Added the judge, “If I had the opportunity to give her more time, I would gladly give it to her.”
During the 19-day trial, grim details emerged about the final hours of LaToya Harris’ short and tormented life. Her bruised body, a medical examiner testified, showed a long history of abuse. She was covered with scars, the back of her head was punctured, and her left hand was broken. Blood vessels had burst in her eyes, indicating asphyxia.
The official cause of death was an overdose of drugs and alcohol. The 55-pound child had a blood alcohol level of 0.14%, almost twice the legal limit. Her body also contained an excessive amount of an antidepressant drug: eight times what would have been toxic for an adult.
Moore has denied murdering LaToya. But during the trial, police said Moore had admitted to them that she beat LaToya with a belt and threw her against a closet door on the evening of her death.
For the jury, the testimony of Moore’s 9-year-old adoptive daughter Lisa proved to be the most persuasive, Deputy Dist. Atty. Jane Blissert said. Fighting tears, Lisa described seeing Moore pour pills down LaToya’s throat on the evening of LaToya’s death. After that, the girl said, LaToya fell on the floor and looked like she was asleep. Lisa said she went to bed and never saw LaToya again.
Lisa, now in a foster home, testified that she had witnessed other abuse. She described seeing Moore and Zhandra Soils--LaToya’s biological mother and Moore’s sister--burning LaToya’s hand over the flames of a stove.
LaToya, as well as four of her siblings, had been placed with Moore when their mother--an admitted crack addict--was unable to care for the children. The Department of Children and Family Services conducted no extensive background checks on Moore, who had a felony conviction in 1984 after she hurled a Molotov cocktail into a neighbor’s home. No one was hurt in that incident.
“LaToya ended up placed with Moore because her own mother was incapable of caring for her,” prosecutor Blissert said. “Moore was supposed to be a refuge. Instead, she was a nightmare.” The nightmare came to light a week after LaToya’s death two years ago.
Guilt ridden, Moore’s 21-year-old son, Maurice, confessed to police that he had poured concrete over LaToya’s body in a plastic trash can. Maurice Moore led police to the 30-gallon trash can under an avocado tree in the corner of Moore’s South-Central back yard.
(Maurice Moore has since served a prison sentence after he was convicted of being an accessory to the crime after the fact.)

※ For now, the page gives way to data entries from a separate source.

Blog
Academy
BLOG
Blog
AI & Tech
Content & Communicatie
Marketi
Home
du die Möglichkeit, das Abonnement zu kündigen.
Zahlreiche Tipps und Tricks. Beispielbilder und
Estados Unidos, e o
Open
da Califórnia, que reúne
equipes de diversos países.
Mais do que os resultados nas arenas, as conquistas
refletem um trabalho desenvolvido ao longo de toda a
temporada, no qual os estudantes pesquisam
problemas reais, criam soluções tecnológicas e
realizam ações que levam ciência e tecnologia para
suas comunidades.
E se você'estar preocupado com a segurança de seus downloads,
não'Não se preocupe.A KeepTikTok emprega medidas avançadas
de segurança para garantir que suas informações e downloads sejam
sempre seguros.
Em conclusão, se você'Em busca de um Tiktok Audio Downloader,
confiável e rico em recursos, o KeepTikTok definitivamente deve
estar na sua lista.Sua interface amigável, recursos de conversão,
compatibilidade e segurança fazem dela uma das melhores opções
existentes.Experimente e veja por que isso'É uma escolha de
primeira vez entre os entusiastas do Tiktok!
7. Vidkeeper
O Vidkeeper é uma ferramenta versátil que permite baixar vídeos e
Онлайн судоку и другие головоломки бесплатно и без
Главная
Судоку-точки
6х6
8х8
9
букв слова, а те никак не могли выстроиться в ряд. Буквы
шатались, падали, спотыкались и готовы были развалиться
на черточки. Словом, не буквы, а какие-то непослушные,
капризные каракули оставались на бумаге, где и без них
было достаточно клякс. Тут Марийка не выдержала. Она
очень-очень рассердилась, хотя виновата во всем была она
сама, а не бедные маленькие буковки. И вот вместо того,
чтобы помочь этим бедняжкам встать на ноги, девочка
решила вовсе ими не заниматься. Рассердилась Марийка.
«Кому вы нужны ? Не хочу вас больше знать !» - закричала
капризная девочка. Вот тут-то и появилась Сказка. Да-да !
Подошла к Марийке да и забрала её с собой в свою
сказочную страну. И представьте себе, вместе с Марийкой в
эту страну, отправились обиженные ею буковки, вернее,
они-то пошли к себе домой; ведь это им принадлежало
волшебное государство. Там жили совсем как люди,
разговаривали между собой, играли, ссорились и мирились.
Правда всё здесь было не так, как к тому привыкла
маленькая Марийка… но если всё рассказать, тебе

Authorities’ suspicions increased several months after discovering LaToya’s body, when an anonymous female caller described the location of the body of another child, thought to be that of LaToya’s half brother, Kenneth Gridiron, who had been missing for years. Like LaToya, the skeleton was found buried in concrete inside a trash can. This one was placed in a storage unit rented to Moore’s son.
Tests, however, showed that the body was not Kenneth’s. It belonged to a child who was between ages 2 and 4 at the time of his death. No one yet knows the identity of this child. The investigation is ongoing.
“Someone came forward after LaToya’s death. And someone called about this second body,” said Moore’s lawyer, David Herriford. “Who knows who this body is? It’s another mystery.”
Before sentencing Moore, Judge Jones denied Herriford’s motion for a new trial, based on a claim that jury instructions were confusing. Herriford then filed a motion appealing the conviction.